The attack countered reports in recent months that the group had been defeated in the city, Maiduguri, even though it remained a deadly threat elsewhere. Some analysts, moreover, said the assault could raise questions about the authorities’ claims to have pushed the insurgents into remote areas.
Baba Ahmed Jidda, a spokesman for Borno State, where the assault occurred, said in a statement that “the imposition of the curfew is necessitated by an attack in Maiduguri by people suspected to be Boko Haram members in the early hours” of Monday. While the precise target was not made clear in the announcement, news reports said hundreds of militants attacked an air force base on the outskirts of the city, where the militant Boko Haram movement was founded a decade ago.

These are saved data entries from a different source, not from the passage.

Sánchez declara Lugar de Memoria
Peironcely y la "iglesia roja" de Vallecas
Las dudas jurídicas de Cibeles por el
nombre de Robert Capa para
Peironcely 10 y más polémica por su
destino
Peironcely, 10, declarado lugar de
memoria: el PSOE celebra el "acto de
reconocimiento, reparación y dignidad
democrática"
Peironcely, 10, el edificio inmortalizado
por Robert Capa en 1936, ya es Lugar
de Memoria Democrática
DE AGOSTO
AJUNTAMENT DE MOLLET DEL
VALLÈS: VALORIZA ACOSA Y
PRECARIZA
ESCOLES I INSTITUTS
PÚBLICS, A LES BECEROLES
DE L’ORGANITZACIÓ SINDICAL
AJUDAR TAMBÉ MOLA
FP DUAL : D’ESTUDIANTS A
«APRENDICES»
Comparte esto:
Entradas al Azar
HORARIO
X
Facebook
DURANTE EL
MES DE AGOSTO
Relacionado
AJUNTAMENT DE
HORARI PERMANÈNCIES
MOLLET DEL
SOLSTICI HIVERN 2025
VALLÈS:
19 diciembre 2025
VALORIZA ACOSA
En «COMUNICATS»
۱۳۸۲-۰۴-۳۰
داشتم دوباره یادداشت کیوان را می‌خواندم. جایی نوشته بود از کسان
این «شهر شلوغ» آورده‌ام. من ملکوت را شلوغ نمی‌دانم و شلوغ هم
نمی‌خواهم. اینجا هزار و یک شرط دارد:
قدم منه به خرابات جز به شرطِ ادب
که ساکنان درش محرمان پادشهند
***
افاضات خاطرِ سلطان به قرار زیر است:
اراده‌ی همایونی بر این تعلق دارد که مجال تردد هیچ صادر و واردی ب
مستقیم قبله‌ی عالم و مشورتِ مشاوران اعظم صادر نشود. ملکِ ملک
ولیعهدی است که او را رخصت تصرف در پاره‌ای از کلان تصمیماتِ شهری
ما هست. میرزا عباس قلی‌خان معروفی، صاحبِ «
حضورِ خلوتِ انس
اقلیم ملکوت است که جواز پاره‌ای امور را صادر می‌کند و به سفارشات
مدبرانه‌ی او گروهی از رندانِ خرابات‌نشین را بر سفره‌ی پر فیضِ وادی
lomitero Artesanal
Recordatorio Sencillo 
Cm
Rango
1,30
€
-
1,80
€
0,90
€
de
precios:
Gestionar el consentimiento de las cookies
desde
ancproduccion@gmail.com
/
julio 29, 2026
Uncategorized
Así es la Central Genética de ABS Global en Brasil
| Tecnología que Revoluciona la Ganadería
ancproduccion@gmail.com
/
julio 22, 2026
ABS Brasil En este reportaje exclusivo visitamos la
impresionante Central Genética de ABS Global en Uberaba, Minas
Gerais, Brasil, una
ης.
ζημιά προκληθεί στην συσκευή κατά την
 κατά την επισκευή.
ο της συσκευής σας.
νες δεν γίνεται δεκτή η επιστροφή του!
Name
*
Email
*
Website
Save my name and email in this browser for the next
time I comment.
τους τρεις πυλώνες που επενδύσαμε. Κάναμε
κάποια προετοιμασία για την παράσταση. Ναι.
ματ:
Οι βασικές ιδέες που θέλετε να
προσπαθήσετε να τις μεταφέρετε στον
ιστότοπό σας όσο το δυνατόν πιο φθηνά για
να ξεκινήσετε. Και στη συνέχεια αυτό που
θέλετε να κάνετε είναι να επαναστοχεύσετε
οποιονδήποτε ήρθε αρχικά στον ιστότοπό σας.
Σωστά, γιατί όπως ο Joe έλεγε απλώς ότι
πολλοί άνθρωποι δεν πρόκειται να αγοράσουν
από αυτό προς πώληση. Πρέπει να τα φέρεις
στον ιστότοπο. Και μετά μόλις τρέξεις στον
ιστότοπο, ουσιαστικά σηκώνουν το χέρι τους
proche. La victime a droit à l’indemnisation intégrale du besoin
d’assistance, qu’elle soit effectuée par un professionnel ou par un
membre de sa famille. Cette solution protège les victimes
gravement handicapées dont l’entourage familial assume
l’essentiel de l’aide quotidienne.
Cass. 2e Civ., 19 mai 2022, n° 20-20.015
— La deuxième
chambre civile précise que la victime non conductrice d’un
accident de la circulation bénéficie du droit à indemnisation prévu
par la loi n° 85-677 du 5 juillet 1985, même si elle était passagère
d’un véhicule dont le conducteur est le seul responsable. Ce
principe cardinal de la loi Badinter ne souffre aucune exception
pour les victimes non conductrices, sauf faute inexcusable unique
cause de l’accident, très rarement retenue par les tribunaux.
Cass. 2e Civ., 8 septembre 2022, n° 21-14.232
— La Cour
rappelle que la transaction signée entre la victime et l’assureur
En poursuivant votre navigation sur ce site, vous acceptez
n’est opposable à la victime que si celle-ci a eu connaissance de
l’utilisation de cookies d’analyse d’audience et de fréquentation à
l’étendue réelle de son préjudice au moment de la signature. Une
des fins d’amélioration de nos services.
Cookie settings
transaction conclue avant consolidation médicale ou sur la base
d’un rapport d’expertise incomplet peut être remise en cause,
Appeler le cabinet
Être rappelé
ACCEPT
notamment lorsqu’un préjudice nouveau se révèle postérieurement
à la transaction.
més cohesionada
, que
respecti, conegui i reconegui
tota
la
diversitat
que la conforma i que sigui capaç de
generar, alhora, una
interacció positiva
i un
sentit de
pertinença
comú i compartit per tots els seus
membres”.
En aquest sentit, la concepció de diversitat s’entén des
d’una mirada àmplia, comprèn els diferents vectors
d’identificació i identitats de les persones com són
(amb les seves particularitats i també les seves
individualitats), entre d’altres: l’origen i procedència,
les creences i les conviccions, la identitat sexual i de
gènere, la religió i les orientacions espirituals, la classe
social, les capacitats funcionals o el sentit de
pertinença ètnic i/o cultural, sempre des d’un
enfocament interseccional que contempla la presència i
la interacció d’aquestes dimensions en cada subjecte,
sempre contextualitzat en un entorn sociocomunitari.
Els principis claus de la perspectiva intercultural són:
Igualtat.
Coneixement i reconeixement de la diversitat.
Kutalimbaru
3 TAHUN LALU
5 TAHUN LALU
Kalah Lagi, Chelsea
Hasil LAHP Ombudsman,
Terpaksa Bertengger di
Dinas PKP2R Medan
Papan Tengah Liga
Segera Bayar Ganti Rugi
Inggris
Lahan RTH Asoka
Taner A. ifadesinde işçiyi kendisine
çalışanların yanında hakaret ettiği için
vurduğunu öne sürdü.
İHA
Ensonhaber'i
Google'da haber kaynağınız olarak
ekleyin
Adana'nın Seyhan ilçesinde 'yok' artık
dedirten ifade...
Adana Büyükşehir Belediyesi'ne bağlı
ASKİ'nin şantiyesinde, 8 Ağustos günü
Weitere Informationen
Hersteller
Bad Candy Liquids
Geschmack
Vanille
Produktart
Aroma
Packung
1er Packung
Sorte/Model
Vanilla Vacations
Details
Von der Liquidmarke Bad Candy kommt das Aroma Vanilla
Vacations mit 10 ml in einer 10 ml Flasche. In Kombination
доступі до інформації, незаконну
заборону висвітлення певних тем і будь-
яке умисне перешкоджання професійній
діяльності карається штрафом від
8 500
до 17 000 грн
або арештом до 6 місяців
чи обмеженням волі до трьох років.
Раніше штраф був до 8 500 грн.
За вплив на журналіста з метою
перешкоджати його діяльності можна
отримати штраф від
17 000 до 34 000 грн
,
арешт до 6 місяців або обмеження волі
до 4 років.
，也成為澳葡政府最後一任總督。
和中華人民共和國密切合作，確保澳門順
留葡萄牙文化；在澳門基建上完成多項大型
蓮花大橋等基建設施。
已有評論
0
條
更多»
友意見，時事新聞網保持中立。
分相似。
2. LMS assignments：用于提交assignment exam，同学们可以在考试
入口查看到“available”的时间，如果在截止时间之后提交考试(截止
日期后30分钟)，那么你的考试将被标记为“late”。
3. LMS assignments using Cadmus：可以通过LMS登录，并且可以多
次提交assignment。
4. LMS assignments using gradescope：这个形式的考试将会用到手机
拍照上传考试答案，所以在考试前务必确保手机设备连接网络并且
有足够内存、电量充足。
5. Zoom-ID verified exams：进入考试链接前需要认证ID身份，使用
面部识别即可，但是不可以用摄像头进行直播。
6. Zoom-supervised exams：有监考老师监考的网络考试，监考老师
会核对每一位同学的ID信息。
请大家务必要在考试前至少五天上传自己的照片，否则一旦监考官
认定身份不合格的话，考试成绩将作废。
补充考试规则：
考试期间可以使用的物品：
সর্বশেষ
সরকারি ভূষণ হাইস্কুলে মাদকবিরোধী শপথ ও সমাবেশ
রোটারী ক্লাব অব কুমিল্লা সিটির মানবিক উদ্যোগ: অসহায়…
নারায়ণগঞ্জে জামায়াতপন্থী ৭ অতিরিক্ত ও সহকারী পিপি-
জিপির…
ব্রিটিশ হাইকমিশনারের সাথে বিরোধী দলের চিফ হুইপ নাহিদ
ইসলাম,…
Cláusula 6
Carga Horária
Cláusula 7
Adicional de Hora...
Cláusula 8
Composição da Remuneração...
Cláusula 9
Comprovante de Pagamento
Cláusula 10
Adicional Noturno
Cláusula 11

The attack was said to have started around 3 a.m. Jidda urged citizens to be “calm and law-abiding until the situation is put under control, as the security agencies will do everything possible to maintain lives and property of the citizenry.”
“Only vehicles on emergency calls and essential services are allowed to move during the period,” the statement said.
The Boko Haram movement is said to have ties to al-Qaida’s regional affiliate in North and West Africa. Last month, the State Department labeled the movement and an affiliate, Ansaru, as foreign terrorist organizations, saying they were responsible for thousands of killings in northern and central Nigeria.
In October, officials, activists and residents of Maiduguri said a network of youthful, informer-led vigilantes had pushed Boko Haram militants out of the city, permitting it to regenerate after years of strife.
The militants want to impose a strict form of Islamic Shariah law in the region. On Monday, the militants were said in news reports to have launched their attack with cries in Arabic of “God is great.” The number of casualties was unclear, but The Associated Press said scores of people may be dead.
In May, President Goodluck Jonathan declared a state of emergency in Borno and two other states as the military launched a major offensive against the group, forcing the insurgents to retreat to more remote areas.
In its war against the Nigerian state, Boko Haram has singled out government institutions, especially schools, for attack. One of its tenets is that Western-style education, not based on the Quran, in conventional schools is sinful and un-Islamic.